@yokowakare
Der so geartete Ismus ermöglicht es den Isten so wie sie sind zu sein.
Die kapitalistische Vergesellschaftung hat die Subjekte konstituiert, die sich als Individuen ausgeben wollen, und die sich selber kaum Rechenschaft darüber abzulegen vermögen, dass selbst dieser ihr Glaube, Individuen zu sein, dem bürgerlichen Konkurrenzprinzip entspringt. Sie sind aber prinzipiell kein Sein, sondern immer schon ein (krisenhaftes) Werden.
Denn er ermöglicht Wohlstand und Freiheit für die Mehrheit.
Das aber ist auch exakt die Crux. Es ist mittels der kapitalgetriebenen industriellen Revolution technisch-wissenschaftlich möglich geworden, die Mehrheit aller Menschen ausreichend zu versorgen, wenn nicht sogar allen Menschen "Wohlstand und Freiheit" zu geben. Vom Stand der Produktivität, von den logistischen Kapazitäten her wäre die weitgehende Abschaffung des Hungers und der größeren Epidemien kein utopischer Traum, sondern nachweislich leistbar.
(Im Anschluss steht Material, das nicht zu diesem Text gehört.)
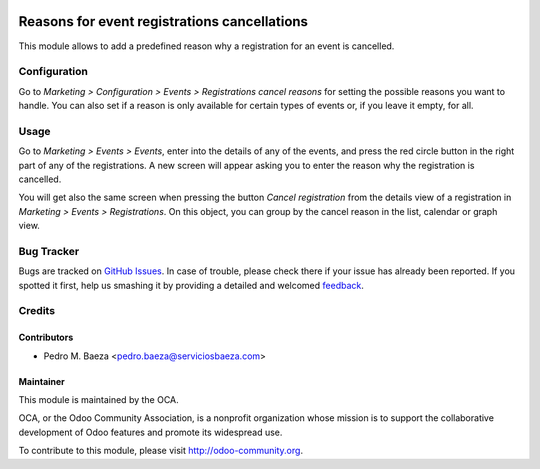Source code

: .. image:: https://img.shields.io/badge/licence-AGPL--3-blue.svg
   :target: http://www.gnu.org/licenses/agpl-3.0-standalone.html
   :alt: License: AGPL-3

=============================================
Reasons for event registrations cancellations
=============================================

This module allows to add a predefined reason why a registration for an event
is cancelled.

Configuration
=============

Go to *Marketing > Configuration > Events > Registrations cancel reasons* for
setting the possible reasons you want to handle. You can also set if a reason
is only available for certain types of events or, if you leave it empty, for
all.

Usage
=====

Go to *Marketing > Events > Events*, enter into the details of any of the
events, and press the red circle button in the right part of any of the
registrations. A new screen will appear asking you to enter the reason why the
registration is cancelled.

You will get also the same screen when pressing the button
*Cancel registration* from the details view of a registration in
*Marketing > Events > Registrations*. On this object, you can group by the
cancel reason in the list, calendar or graph view.

.. image:: https://odoo-community.org/website/image/ir.attachment/5784_f2813bd/datas
   :alt: Try me on Runbot
   :target: https://runbot.odoo-community.org/runbot/199/8.0

Bug Tracker
===========

Bugs are tracked on `GitHub Issues
<https://github.com/OCA/event/issues>`_. In case of trouble, please
check there if your issue has already been reported. If you spotted it first,
help us smashing it by providing a detailed and welcomed `feedback
<https://github.com/OCA/
event/issues/new?body=module:%20
event_registration_cancel_reason%0Aversion:%20
8.0%0A%0A**Steps%20to%20reproduce**%0A-%20...%0A%0A**Current%20behavior**%0A%0A**Expected%20behavior**>`_.

Credits
=======

Contributors
------------

* Pedro M. Baeza <pedro.baeza@serviciosbaeza.com>

Maintainer
----------

.. image:: http://odoo-community.org/logo.png
   :alt: Odoo Community Association
   :target: http://odoo-community.org

This module is maintained by the OCA.

OCA, or the Odoo Community Association, is a nonprofit organization whose
mission is to support the collaborative development of Odoo features and
promote its widespread use.

To contribute to this module, please visit http://odoo-community.org.
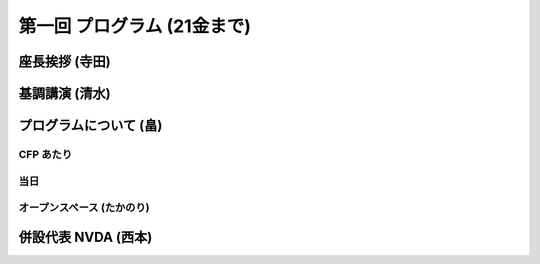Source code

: ==============================
 第一回 プログラム (21金まで)
==============================

座長挨拶 (寺田)
===============

基調講演 (清水)
===============

プログラムについて (畠)
=======================

CFP あたり
----------

当日
----

オープンスペース (たかのり)
---------------------------

併設代表 NVDA (西本)
====================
Dass es nicht geschieht, liegt nicht etwa an einer höheren, sondern an der menschengemachten, unmenschlichen Gewalt, die der jetzigen Eigentumsordnung zugrunde liegt. Eigentum ist immer noch Diebstahl, erfordert Sicherheitszäune, Gefängnisse, Grenzregimes und sogenannte Flüchtlingsdramen. Die herrschende Ordnung ermöglicht nicht zuletzt ständige Versorgungskrisen, Austeritätsprogramme, Bankrotte, Zwangsversteigerungen, Hungersnöte, Massenverarmung, unzählige Gewaltverbrechen und Ausbeutungsverhältnisse.
Erst wenn sie einem anderen Ismus folgen, müssen sie sich scheinbar verbünden, den hier herrscht Mangel und Armut, um dann wieder in der (neuen) Ismus zu verfallen.
Die Scheinbündnisse, autoritären Parteien, Zwangskollektive, Endzeitsekten etc. sind keineswegs etwas der kapitalistischen Vergesellschaftung wesenhaft Fremdes, sondern ihr notwendig wahnhafter Widerhall im Bewusstsein der zugerichteten Subjekte. Aus den verunglückten bürgerlichen Individuen werden
folgerichtig, aber nicht zwangsläufig vereinzelte Ich-AGs im
bellum omnia contra omnes oder, schlimmer noch, organisierte NGOs der Vernichtung. Im schlimmsten Fall erobern sie quasi-staatliche Macht wie derzeit ISIS, ersetzen die noch irgendwie vermittelten und noch halbwegs verrechtlichten Gewaltverhältnisse durch schiere, willkürliche, unmittelbare und amoklaufende Gewalt.
Dies hat insoweit mit der Eingangsfrage des Threads zu tun, als dass auch sympathischere "ethische" Impulse, die innerhalb des Ausbeutungszusammenhanges formuliert werden, große Gefahr laufen, wahnhaft falsche Aufhebungen zu werden. Die Schaffung flacher Hierarchien und informeller Teams in Unternehmen etwa enthält immer auch das Potential zum noch totaleren Zugriff des Kollektivs auf den Einzelnen. Die Forderung nach ökologischer Nachhaltigkeit transportiert regelmäßig naturalistische, nicht selten auch dezidiert lustfeindliche Ressentiments gegen das "Künstliche" und "Unnatürliche" der Zivilisation. Selbst die Propagierung gemeinschaftlicher Produktionsweisen und Gewinnweitergabe an die Hersteller lügt tendenziell, wo sie die Verbindung von (Selbst-)Ausbeutung und schierem Überleben blind affirmiert und verleugnet, dass die technische Entwicklung zwangsläufig nicht auf
mehr, sondern auf
weniger körperliche Arbeit hinausläuft. Kapitalismus erzeugt mit dem Luxus sogleich den Mangel, kassiert selber die Freiheit ein, die er erst ermöglichte, schreibt heute einen großen Scheck und lässt ihn morgen wieder platzen.